Requirement A: Copy the passage of the Greek bank recapitalization post that opens with the words containing "The recapitalization has" and closes with "to the bill.".
Requirement B: Extend the piece on Greek bank recapitalizations past its final sentence, keeping its argument and voice.

Παρασκευή 24 Φεβρουαρίου 2012

Greek Bank Recapitalizations: Moral hazards and economic opportunities


Bail out? Yes. But with taxpayers money secured and a rise  in household disposable income.

Here is my view :


The Greek Parliament is set to approve the recapitalization plan for Greek banks, within the following days. The form of the recapitalization is not yet disclosed but according to the preliminary plans some Euro 50bn are set aside for this purpose.


The recapitalization has been put into place in order to support the banking system following the write down of the Hellenic Republic bonds that most of the bank’s hold in their portfolios. The purpose is to ensure the existence of banks within the economy. Without them as financial intermediaries, institutions that transform deposits into loans, the economy cannot function. 


Of course, every time the State proceeds with the recapitalization of private banks , a huge debate on the morality of such an action arises and public debates hit new highs. 


Common sense dictates that banks are private institutions, so when private institutions screw up, there is no reason for taxpayers to contribute to the bill. 

This is a statement that seems hard to object to. It’s perfectly sound.  No argument can stand against it.  And in principal I agree. In private enterprises, the State has no reason to spend a penny for their survival. Taxpayers money is sacred and above all.


So In a situation of a potential bank failure, what is the best solution in order to protect taxpayers money? And my answer is “bank recapitalizations by the State”. It may sound an oxymoron, but allow me to explain.


The recapitalization of banks will secure the deposit base of  citizens. Without it, banks will collapse and, what people will gain from not contributing for their  bail- out will be wiped out as the deposits of the citizens  will be in peril. Moreover, it will result in the absolute absence of credit for some months, leading to company closures and lay offs. The result being a huge spike in unemployment and a severe drop in social security contributions as well as a huge reduction in tax revenues for the state.

Dataset extract:
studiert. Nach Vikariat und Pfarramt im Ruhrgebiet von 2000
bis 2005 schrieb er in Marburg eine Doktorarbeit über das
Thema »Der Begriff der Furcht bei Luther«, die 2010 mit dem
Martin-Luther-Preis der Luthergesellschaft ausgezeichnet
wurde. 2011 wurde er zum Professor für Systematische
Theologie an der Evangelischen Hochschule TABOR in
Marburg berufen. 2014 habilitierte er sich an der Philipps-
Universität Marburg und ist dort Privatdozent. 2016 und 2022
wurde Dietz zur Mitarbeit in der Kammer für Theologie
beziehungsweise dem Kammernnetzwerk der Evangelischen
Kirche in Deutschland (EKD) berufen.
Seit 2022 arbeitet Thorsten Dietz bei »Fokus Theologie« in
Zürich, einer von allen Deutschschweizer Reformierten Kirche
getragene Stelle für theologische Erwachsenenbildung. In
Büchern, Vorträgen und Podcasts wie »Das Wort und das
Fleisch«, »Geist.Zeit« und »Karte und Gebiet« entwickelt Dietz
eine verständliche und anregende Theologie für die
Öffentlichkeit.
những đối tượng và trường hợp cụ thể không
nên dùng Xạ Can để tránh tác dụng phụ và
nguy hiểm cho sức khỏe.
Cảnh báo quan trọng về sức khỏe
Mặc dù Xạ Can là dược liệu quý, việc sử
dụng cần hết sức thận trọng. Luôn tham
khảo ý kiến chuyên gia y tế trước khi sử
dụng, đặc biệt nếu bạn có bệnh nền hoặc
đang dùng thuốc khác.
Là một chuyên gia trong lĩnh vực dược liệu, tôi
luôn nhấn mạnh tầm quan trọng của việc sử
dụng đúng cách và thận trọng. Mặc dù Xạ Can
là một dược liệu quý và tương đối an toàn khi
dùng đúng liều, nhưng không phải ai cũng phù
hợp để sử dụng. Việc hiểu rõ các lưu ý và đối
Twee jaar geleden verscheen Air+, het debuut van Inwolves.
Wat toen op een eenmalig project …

Answer section A:
The recapitalization has been put into place in order to support the banking system following the write down of the Hellenic Republic bonds that most of the bank’s hold in their portfolios. The purpose is to ensure the existence of banks within the economy. Without them as financial intermediaries, institutions that transform deposits into loans, the economy cannot function. 


Of course, every time the State proceeds with the recapitalization of private banks , a huge debate on the morality of such an action arises and public debates hit new highs. 


Common sense dictates that banks are private institutions, so when private institutions screw up, there is no reason for taxpayers to contribute to the bill.

Answer section B:
I am not trying to pose a dilemma. On the contrary. I argue that if recapitalizations are done properly, then banks will survive and the economy will be able to function, taxpayers bail out money can be recovered with a PROFIT and disposable incomes for troubled small enterprises and households can rise.  Higher disposable incomes will mean more consumption and growth. How can this be achieved?


As discussed, the EU has put in place a bailout fund of around EUR 50 bn . According to the latest estimates, some Eur 35-40bn will be needed to bail out the banks, as a result of their losses from Greek Bonds. 


I would argue that since a recapitalization takes place, it should be done at full force.  We should put in use that EUR 10-15bn that is “left” from the Bailout Fund. So, in practical terms, the  State should use the whole facility to recapitalize banks, giving the money in return for common shares or preferred shares with a 10% annual yield.


Back in 2008, when the US government spent almost a USD trillion to bail out banks, the arguments were the same. Today, 4 years later, the taxpayers money has been recovered in full, PLUS a profit of around USD 100bn for the State. A profit made by the sale of the bank shares held by the state in the market, following the economic recovery. 


In the case of Greece, a similar bail out should take place. But  the banks should agree to  write off not only their losses from Greek bonds but also loans from troubled households and small enterprises at an average of  30-40% of their face value. 


Imagine if a household is currently paying a monthly mortgage payment of EUR 1500. If this falls to EUR1000 and at the same time the loan’s face value goes down, this household would have an  indirect increase of its disposable income by EUR 500 per month. Same applies to credit cards and all other consumer loans. Should it be done uniformly? In my view, no.  


The debt of higher income households should be written down by no more than 10-15% leaving room for higher cuts (above 50%) for those who are really in deep financial trouble. 

Solidarity should be the name of the game. Not in words but in reality. The result would be an indirect, SUBSTANTIAL, increase in the disposable incomes across the board. The first pillar to return to growth.


We have the money in the bailout fund. Let’s use it properly to save the financial system, make money for taxpayers and increase the disposable incomes of households and SMEs currently in financial trouble.  It’s up to the government. They have to raise up to the occasion and do a proper recapitalization, taking some of the interest burden that citizens currently carry. 


Bailout? Yes. But with issuance of shares, profits for the taxpayer and an increase in disposable incomes. No free rides.

D.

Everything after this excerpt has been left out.